» **Your goal**
Tally the lines in the data below that contain the word "What", and reply with the number alone.

-------

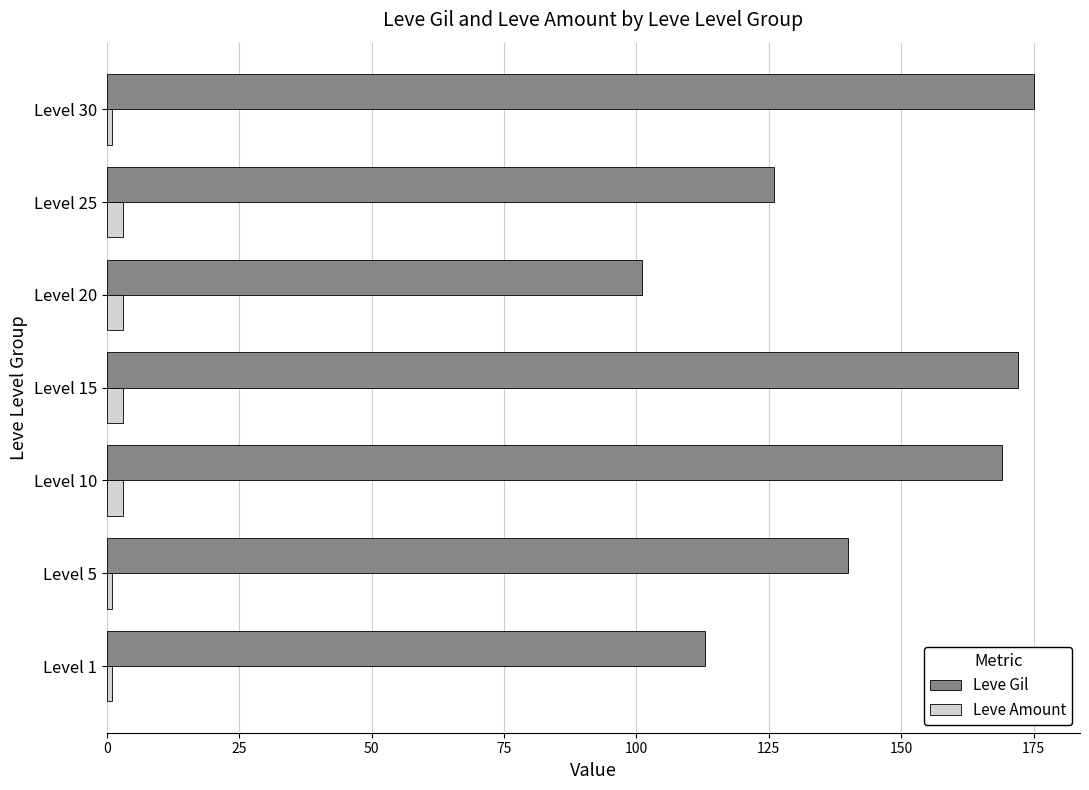

What are all the series names shown in the legend?

Leve Gil, Leve Amount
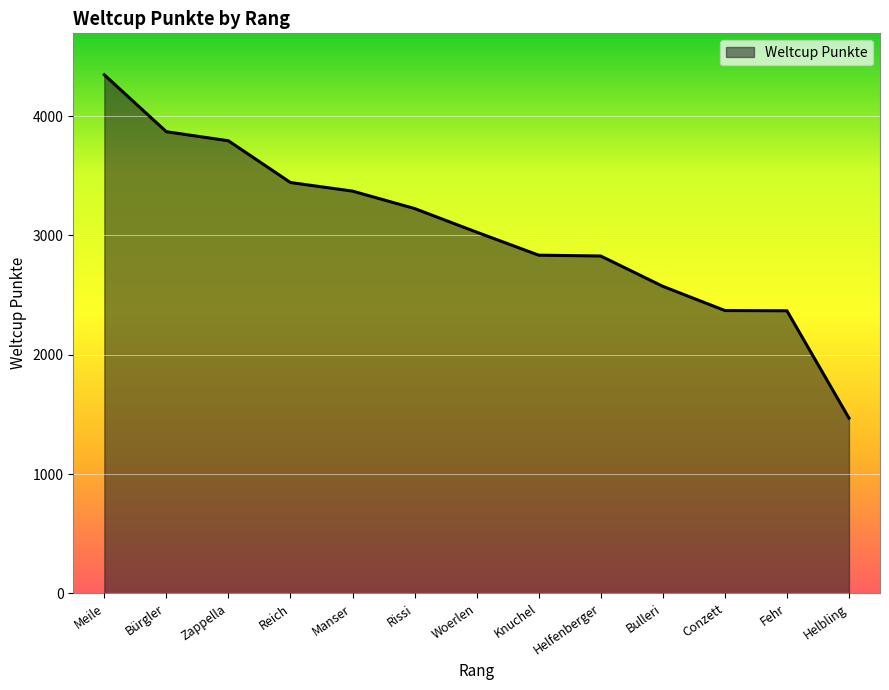

What is the change in value from Zappella to Woerlen?

-766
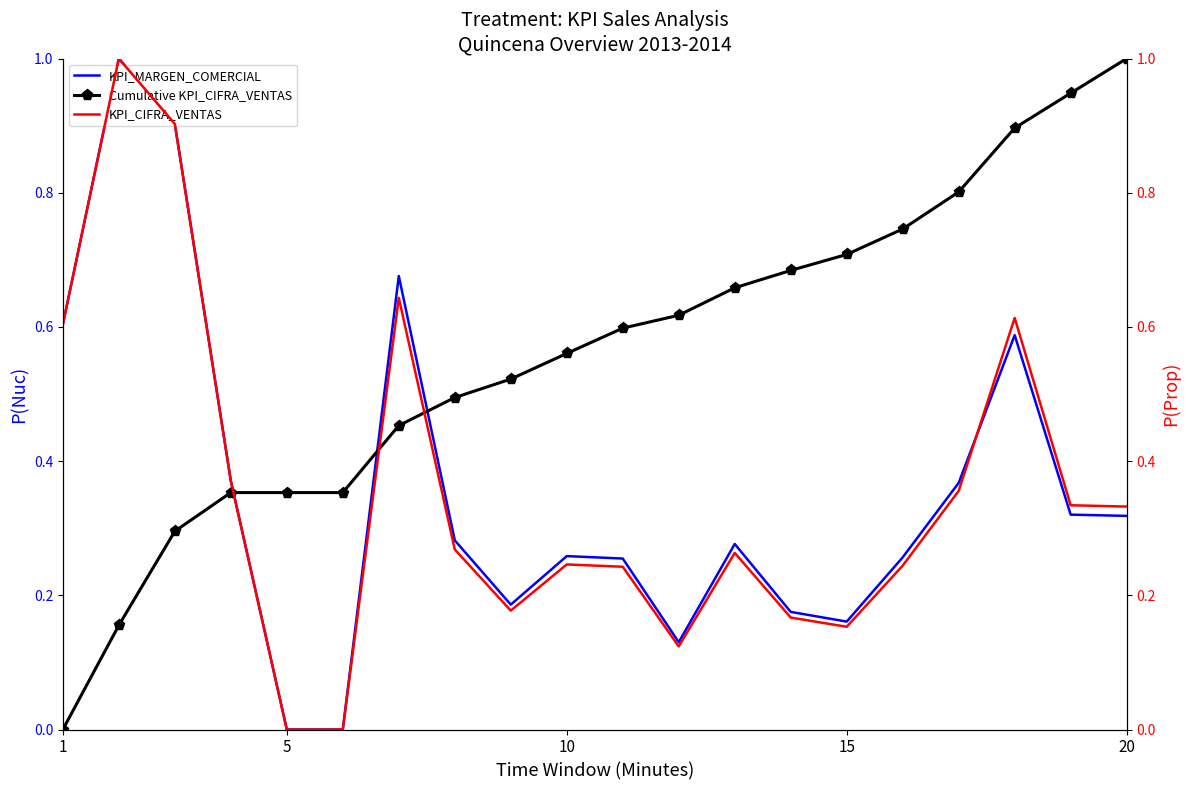

True or false: Cumulative KPI_CIFRA_VENTAS and KPI_MARGEN_COMERCIAL intersect in this chart.

True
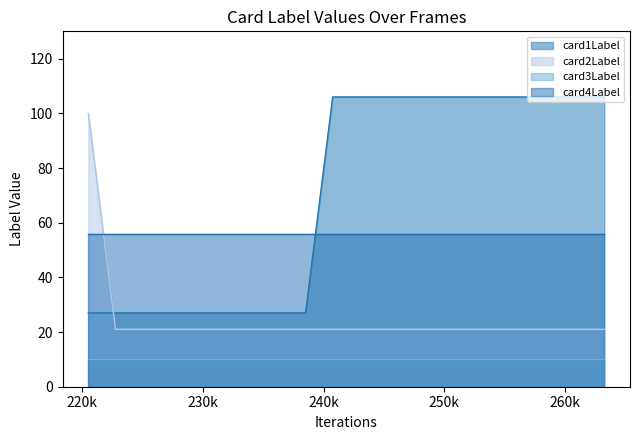

How many times do card1Label and card2Label cross each other?

1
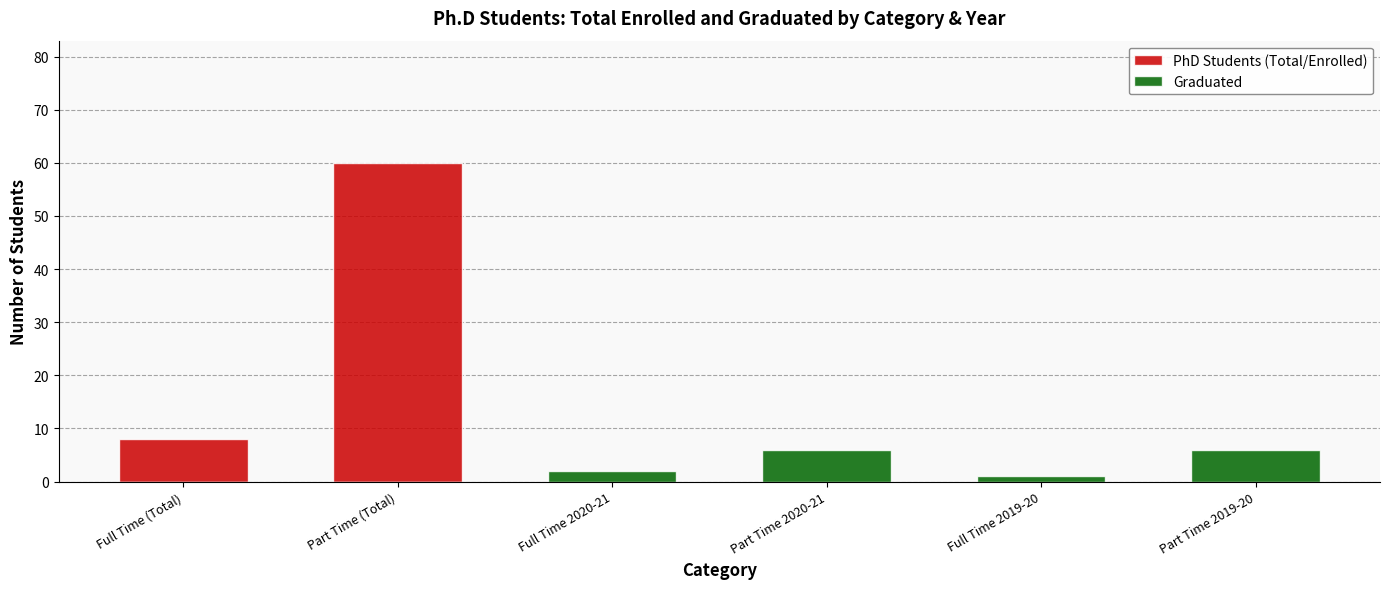

Which category has the lowest value in the PhD Students (Total/Enrolled) series?

Full Time 2020-21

-------

» **Answer box**
2